• PROBLÈMES:
(A) Citez le passage du jugement compris entre « Les appels interjetés » et « 18e jour de juin 2009. », ces deux bornes incluses.
(B) D'après le jugement, quel formulaire l'appelante doit-elle remplir pour obtenir le consentement du ministre au remboursement des versements excédentaires sans retenue d'impôt ?

*** EXTRAIT PRÉSENTÉ

Jugements de la Cour canadienne de l'impôt

Informations sur la décision

Contenu de la décision

 

 

 

 

Dossier : 2008-3314(IT)I

ENTRE :

VIRGINIA PEREIRA-JENNINGS,

appelante,

et

 

SA MAJESTÉ LA REINE,

intimée.

[TRADUCTION FRANÇAISE OFFICIELLE]

____________________________________________________________________

Appels entendus le 8 juin 2009, à Toronto (Ontario).

 

Devant : L’honorable juge E. A. Bowie

 

Comparutions :

 

Représentant de l’appelante :

Syvon Jennings

Avocate de l’intimée :

Me Aleksandra Lipski

 

____________________________________________________________________

 

JUGEMENT

          Les appels interjetés à l’encontre des nouvelles cotisations établies à l’égard de l’appelante en vertu de la Loi de l’impôt sur le revenu pour les années d’imposition 2003, 2004 et 2005 sont rejetés.

 

Signé à Ottawa, Canada, ce 18e jour de juin 2009.

 

 

« E. A. Bowie »

Juge Bowie

Traduction certifiée conforme

ce 22e jour de juillet 2009.

Alya Kaddour‑Lord, traductrice


 

 

 

 

Référence : 2009 CCI 330

Date : 20090618

Dossier : 2008-3314(IT)I

ENTRE :

VIRGINIA PEREIRA-JENNINGS,

appelante,

et

 

SA MAJESTÉ LA REINE,

intimée.

[TRADUCTION FRANÇAISE OFFICIELLE]

 

 

MOTIFS DU JUGEMENT

Le juge Bowie

 

[1]     Le montant des cotisations qu’un contribuable peut verser à un régime enregistré d’épargne‑retraite (REER) en vertu de la Loi de l’impôt sur le revenu[1] (la « Loi ») dépend du revenu gagné pendant l’année, des déductions inutilisées des années précédentes, du facteur d’équivalence pour services passés ainsi que d’autres critères. En l’espèce, il suffit de savoir que pendant les années d’imposition 2003, 2004 et 2005, le montant des cotisations versées au REER de l’appelante dépassait les limites admissibles et qu’elle avait par conséquent, pour reprendre les termes de la Loi, un « excédent cumulatif au titre de [REER] ». Elle devait donc payer un impôt en vertu du paragraphe 204.1(2.1)[2] et se trouvait par conséquent visée par la partie X.1 de la Loi pour chacune des années en cause. Un contribuable faisant face à une telle situation peut demander au ministre du Revenu national (le « ministre ») de renoncer à l’impôt en question en vertu du paragraphe 204.1(4) de la Loi. Pour cela, l’appelante doit remplir le formulaire T3012A, demandant ainsi le consentement du ministre pour que l’institution financière concernée rembourse à l’appelante les versements excédentaires sans retenir d’impôt. Toutefois, en tant que personne visée par la partie X.1 de la Loi, elle doit produire une déclaration auprès du ministre en application du paragraphe 204.3(1), au moyen du formulaire T1‑OVP, et verser l’impôt dans les 90 jours suivant la fin de l’année, à moins que le ministre ne renonce à l’impôt avant la fin de cette période de 90 jours.

******
*** DONNÉES

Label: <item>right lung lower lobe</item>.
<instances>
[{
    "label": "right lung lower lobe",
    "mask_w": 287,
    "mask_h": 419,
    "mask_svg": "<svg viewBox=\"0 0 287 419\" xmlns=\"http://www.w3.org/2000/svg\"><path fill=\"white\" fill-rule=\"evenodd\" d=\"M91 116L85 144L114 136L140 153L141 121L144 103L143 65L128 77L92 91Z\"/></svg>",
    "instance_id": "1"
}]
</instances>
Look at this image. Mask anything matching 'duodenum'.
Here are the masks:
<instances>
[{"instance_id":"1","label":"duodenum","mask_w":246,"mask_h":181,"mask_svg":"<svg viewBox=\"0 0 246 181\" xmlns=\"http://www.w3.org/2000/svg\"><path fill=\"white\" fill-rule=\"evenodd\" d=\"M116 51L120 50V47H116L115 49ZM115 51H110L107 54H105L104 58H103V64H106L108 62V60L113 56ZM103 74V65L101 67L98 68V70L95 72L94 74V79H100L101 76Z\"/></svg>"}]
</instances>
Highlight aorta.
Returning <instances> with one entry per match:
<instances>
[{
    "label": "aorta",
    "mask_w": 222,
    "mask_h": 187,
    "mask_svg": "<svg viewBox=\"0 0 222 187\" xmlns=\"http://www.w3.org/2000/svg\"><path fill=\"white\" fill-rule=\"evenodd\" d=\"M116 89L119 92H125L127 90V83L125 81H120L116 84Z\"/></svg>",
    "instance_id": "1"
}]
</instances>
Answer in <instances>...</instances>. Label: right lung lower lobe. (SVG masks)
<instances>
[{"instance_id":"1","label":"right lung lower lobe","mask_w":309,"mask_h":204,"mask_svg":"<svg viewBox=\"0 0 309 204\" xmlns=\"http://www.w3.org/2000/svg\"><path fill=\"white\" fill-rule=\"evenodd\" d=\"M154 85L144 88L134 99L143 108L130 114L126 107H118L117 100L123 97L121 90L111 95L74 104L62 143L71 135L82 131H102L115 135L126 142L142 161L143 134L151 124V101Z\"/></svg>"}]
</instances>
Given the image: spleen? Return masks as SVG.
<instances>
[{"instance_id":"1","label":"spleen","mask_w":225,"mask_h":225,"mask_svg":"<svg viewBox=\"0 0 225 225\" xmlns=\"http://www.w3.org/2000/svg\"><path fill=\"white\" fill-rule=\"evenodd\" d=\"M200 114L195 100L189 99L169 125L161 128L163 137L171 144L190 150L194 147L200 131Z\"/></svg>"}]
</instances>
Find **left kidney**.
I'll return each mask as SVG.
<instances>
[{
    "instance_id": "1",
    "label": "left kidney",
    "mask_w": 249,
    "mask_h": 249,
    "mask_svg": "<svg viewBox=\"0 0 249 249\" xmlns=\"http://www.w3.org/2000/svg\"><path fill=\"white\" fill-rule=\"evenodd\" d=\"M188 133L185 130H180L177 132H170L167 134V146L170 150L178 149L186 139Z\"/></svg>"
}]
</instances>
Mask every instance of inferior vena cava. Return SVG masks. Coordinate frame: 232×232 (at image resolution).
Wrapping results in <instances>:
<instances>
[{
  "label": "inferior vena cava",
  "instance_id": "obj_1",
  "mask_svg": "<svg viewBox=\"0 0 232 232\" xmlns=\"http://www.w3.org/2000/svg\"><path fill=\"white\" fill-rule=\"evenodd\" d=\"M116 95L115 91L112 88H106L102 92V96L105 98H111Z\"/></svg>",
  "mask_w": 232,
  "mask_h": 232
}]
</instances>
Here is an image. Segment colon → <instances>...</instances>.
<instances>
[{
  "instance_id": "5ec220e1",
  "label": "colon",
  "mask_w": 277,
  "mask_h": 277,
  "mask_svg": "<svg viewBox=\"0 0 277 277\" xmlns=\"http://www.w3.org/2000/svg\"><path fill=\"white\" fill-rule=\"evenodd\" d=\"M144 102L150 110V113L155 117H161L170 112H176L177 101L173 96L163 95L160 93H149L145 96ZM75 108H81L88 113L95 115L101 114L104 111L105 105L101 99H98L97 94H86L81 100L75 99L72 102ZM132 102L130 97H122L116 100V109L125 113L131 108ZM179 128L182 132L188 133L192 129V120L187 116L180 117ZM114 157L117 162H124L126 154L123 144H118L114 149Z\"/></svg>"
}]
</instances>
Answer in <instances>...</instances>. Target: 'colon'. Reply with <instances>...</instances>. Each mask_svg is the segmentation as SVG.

******

• RÉPONSES DANS L'ORDRE:
(A)
Les appels interjetés à l’encontre des nouvelles cotisations établies à l’égard de l’appelante en vertu de la Loi de l’impôt sur le revenu pour les années d’imposition 2003, 2004 et 2005 sont rejetés.

 

Signé à Ottawa, Canada, ce 18e jour de juin 2009.

(B) Le formulaire T3012A.